Content starts
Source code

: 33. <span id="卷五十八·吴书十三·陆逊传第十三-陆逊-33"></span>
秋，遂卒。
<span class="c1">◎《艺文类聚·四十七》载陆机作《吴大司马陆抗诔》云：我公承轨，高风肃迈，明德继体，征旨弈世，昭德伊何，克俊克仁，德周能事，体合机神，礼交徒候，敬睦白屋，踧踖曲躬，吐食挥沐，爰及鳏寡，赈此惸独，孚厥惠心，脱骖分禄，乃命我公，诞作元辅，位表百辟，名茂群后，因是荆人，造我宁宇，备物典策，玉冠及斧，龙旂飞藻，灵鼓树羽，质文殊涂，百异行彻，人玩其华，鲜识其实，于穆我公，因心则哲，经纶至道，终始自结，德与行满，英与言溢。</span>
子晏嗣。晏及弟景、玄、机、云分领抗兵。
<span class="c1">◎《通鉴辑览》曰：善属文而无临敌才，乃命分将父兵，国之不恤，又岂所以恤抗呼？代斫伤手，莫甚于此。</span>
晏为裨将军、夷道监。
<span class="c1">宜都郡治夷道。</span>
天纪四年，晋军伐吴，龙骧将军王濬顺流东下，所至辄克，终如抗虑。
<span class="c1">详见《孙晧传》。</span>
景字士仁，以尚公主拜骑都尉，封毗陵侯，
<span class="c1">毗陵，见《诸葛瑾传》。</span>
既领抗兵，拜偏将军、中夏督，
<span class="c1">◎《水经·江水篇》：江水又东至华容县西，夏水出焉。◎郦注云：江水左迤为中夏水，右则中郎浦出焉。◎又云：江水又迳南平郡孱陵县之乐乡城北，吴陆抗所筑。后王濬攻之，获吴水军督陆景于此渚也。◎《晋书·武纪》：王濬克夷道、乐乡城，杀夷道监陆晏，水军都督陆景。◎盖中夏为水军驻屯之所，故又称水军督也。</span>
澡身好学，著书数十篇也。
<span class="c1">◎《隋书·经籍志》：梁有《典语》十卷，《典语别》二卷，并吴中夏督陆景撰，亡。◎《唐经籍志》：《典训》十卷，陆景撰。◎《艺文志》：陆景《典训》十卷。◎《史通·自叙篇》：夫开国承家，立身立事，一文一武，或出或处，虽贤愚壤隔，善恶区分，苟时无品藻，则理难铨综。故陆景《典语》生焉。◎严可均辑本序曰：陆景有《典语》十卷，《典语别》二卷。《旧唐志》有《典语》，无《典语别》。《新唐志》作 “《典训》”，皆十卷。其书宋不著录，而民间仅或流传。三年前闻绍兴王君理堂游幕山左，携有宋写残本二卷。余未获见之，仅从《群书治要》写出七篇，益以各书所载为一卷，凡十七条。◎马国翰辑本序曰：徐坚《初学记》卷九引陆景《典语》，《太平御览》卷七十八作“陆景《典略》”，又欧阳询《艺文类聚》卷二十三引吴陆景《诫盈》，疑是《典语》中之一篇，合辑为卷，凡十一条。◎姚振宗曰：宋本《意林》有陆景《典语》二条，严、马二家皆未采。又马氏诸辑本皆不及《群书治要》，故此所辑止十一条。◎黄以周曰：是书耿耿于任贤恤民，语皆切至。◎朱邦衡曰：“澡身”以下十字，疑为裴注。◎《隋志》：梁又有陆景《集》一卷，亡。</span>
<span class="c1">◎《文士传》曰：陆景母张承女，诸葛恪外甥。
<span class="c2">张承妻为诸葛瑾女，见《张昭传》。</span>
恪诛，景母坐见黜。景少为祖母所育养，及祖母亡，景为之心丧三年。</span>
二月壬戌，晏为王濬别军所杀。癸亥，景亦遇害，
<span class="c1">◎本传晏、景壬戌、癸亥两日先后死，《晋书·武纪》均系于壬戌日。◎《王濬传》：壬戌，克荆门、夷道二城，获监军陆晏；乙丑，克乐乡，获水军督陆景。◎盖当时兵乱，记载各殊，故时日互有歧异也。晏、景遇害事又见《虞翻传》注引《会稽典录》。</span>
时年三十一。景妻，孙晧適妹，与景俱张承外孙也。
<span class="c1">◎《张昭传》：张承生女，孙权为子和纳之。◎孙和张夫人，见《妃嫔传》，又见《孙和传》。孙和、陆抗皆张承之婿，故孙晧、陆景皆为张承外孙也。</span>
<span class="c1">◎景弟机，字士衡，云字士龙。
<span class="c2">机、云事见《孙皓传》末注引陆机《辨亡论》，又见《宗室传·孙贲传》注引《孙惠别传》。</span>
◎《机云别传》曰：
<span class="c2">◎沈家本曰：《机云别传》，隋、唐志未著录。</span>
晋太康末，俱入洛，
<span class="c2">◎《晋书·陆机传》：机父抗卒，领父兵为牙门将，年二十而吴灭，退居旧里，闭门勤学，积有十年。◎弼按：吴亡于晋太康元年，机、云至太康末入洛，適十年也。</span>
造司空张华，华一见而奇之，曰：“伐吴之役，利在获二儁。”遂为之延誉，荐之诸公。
Content ends
PROMPT =
From the listing above, return every line that carries the string "机云别传".

WRITTEN ANSWER =
◎《机云别传》曰：
<span class="c2">◎沈家本曰：《机云别传》，隋、唐志未著录。</span>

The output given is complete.